- The FX market is likely to have fully priced in a 25-bps cut from the ECB today, hence it is likely going to be a non-event.
- The catalysts that may trigger a significant intraday movement in the FX market are new forward guidance (if any) from ECB President Lagarde and the latest Eurozone inflation trend forecasts.
- Watch the 0.8540 key short-term resistance on the EUR/GBP.
The price actions of the EUR/GBP cross pair have inched lower in the past three weeks and hit a 21-month low of 0.8490 last Wednesday, 29 May 2024 ahead of today’s European Central Bank (ECB) monetary policy decision.
It has been well-telegraphed by ECB officials in the past month since the last monetary policy meeting in April that the ECB is likely to enact its first 25 basis points (bps) interest rate cut today on its policy deposit facility rate and main refinancing rate from 4% and 4.5% to 3.75% and 4.25% respectively after on hold for five consecutive meetings.
Hence, it is likely that today’s potential first ECB interest rate cut has been fully priced into the market and its actions may not trigger any significant movements in the FX market.
Focus will be on new forward guidance & latest Eurozone inflationary trend forecasts
Given the public speeches made by ECB officials in the past two weeks, the forward guidance to kickstart a major monetary policy easing cycle in the Eurozone looks uncertain at this juncture amid signs that inflation may prove stickier than expected as the preliminary Eurozone core inflation data for May inched higher to 2.9% y/y from 2.7% y/y in April and above the consensus estimates of 2.8% y/y after nine months of deceleration seen on its inflation trend.

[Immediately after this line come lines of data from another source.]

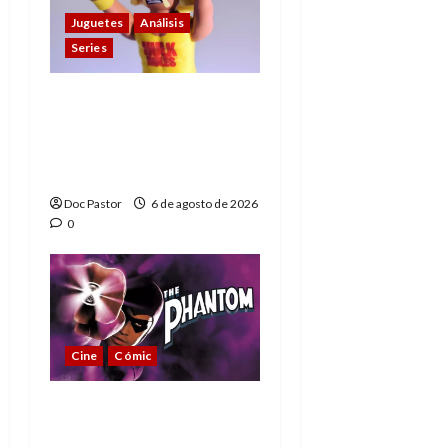
Juguetes
Análisis
Series
Hulk Hogan en
Playmobil: un
homenaje a una
leyenda de la WWE
Doc Pastor
6 de agosto de 2026
0
Cine
Cómic
The Phantom, 90 años
del héroe que nunca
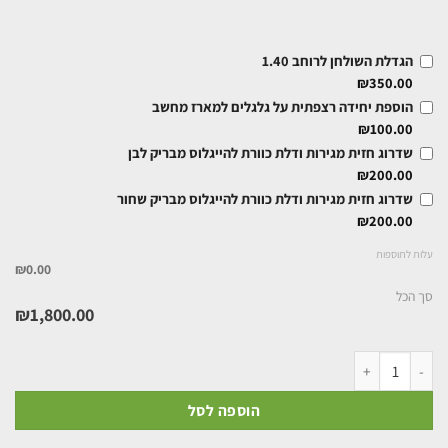
הגדלת השולחן לרוחב 1.40
₪
350.00
הוספת יחידה רצפתית על גלגלים למארז מחשב
₪
100.00
שדרוג חזית מגירות ודלת כוורת להייגלוס מבריק לבן
₪
200.00
שדרוג חזית מגירות ודלת כוורת להייגלוס מבריק שחור
₪
200.00
עלות לתוספות
₪0.00
סך הכל
₪
1,800.00
הוספה לסל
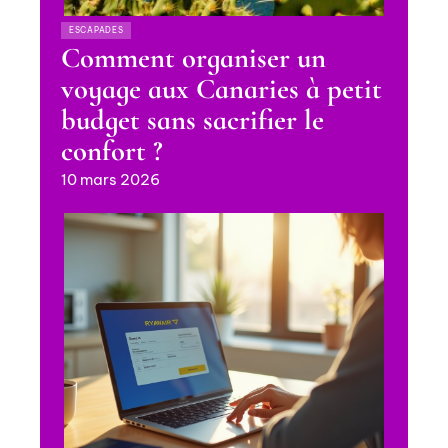
ESCAPADES
Comment organiser un
voyage aux Canaries à petit
budget sans sacrifier le
confort ?
10 mars 2026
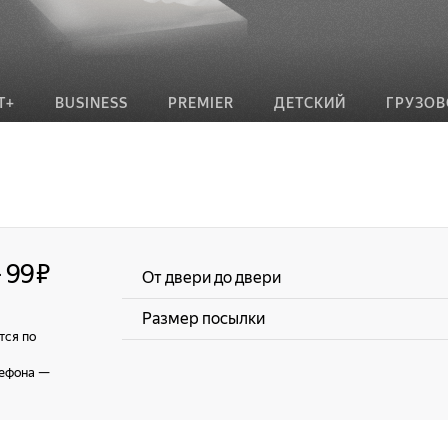
Т+
BUSINESS
PREMIER
ДЕТСКИЙ
ГРУЗО
—
99 ₽
От двери до двери
Размер посылки
тся по
лефона
—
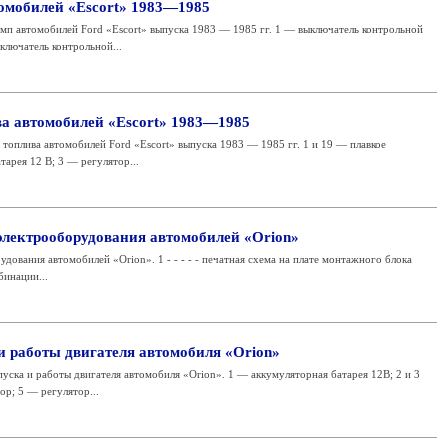
омобилей «Escort» 1983—1985
мп автомобилей Ford «Escort» выпуска 1983 — 1985 гг. 1 — выключатель контрольной
ключатель контрольной...
а автомобилей «Escort» 1983—1985
топлива автомобилей Ford «Escort» выпуска 1983 — 1985 гг. 1 и 19 — плавкое
арея 12 В; 3 — регулятор...
лектрооборудования автомобилей «Orion»
ования автомобилей «Orion». 1 - - - - - печатная схема на плате монтажного блока
мбинации...
и работы двигателя автомобиля «Orion»
пуска и работы двигателя автомобиля «Orion». 1 — аккумуляторная батарея 12В; 2 и 3
ор; 5 — регулятор...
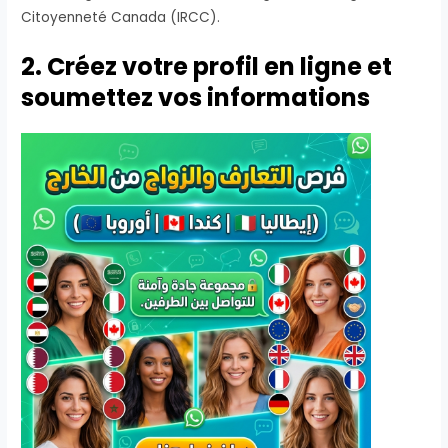
Citoyenneté Canada (IRCC).
2. Créez votre profil en ligne et
soumettez vos informations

Therefore, any new forward guidance from ECB President Lagarde’s press conference after the monetary policy decision announcement and new inflationary trend forecasts from ECB are likely to be the major catalysts that can drive potential significant intraday movements in the FX market.
A dovish speech from ECB President Lagarde coupled with further downward revision on its headline inflation trend forecasts below the earlier projected growth of 2.3% y/y for 2024 and 2.0% y/y in 2025 may keep the doves alive for an increased chance of another rate cut in September.
EUR/GBP is still entrenched within a minor downtrend phase
Fig 1: EUR/GBP major trend as of 6 Jun 2024 (Source: TradingView, click to enlarge chart)
Fig 2: EUR/GBP short-term trend as of 6 Jun 2024 (Source: TradingView, click to enlarge chart)
Through the lens of technical analysis, the price actions of the EUR/GBP have continued to oscillate within a minor descending channel in place since the 23 April 2024 high which depicts an ongoing minor downtrend phase.
Several bearish elements are supporting further potential weakness in the EUR/GBP to potentially have a breakdown below its recent 21-month low of 0.8490.
Firstly, the price actions of EUR/GBP are still trading below its downward-sloping 20-day moving average. Secondly, since its 14 May 2024 minor swing high of 0.8615, its price actions have developed into a steeper descending channel (depicted in grey in Fig 2) which suggests a potential acceleration on its downward trend movement.
Watch the 0.8540 key short-term pivotal resistance and a break below the 0.8490 key near-term support exposes the next supports at 0.8470 and 0.8440 in the first step.
On the other hand, a clearance above 0.8540 negates the bearish tone to see the next near-term resistance coming in at 0.8580 (also the upper boundary of the minor descending channel from 23 April 2024 high).